下一次,也不知道她還有沒有勇氣去跟徐渭表達自己的情意。
迅速整理了一下衣裳之後,徐渭拉著王清意走到了馬路邊。
車都沒有停穩,何大業就從車裡跳了下來,跟徐渭一個勁的道歉,很快又一輛車開過來,是李琦,他把許家輝抓了過來。
丟下車之後,李琦對著許家輝劈頭蓋臉就是一通暴揍。
「嗶了狗的許家輝,把米國鬼子那一套玩到國內來了,臥槽你大爺的,要玩回去玩你媽咪去,別在這兒丟人現眼!」
何大業站在一邊抓住許家輝不停的罵。
打也打了,罵也罵了,氣也出了,徐渭問王清意,王清意擺擺手說算了,這才讓許家輝屁滾尿流的離開了這兒。

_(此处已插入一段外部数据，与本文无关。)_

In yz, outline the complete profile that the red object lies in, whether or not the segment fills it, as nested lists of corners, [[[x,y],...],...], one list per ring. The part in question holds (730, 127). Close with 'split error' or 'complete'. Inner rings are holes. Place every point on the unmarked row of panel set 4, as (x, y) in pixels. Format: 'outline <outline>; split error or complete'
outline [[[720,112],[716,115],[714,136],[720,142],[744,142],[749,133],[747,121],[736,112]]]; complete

何大業這才對著徐渭說道:「徐老弟啊,是我糊塗了,下回我一定嚴格把關,堅決不再出這事兒。」
「算了,還有下回,人心隔肚皮呢,鬼知道這醫生到底靠譜不靠譜,還是我去給王老師瞧瞧吧!」徐渭擺擺手說道。
何大業連忙說是,又問道:「那我給你們開個房睡覺?」
王清意沒來由的臉又是一紅,徐渭也咳嗽了兩聲,踢了何大業一腳之後說道:「瞎說什麼,辛苦你們一趟,李琦送王清意回學校,你現在送我回芙蘭鄉吧。」
「成!」何大業沒問題,王清意就算是想留也沒有勇氣留下來,只能夠悻悻的上了李琦的車回了江南大學。
何大業當即載著徐渭回了芙蘭鄉。
晚上十二點,徐渭總算是回到了家裡,一連晚上經歷了三個女人,除了過手癮之外,小徐渭還沒有著落呢,這讓徐渭不踏實。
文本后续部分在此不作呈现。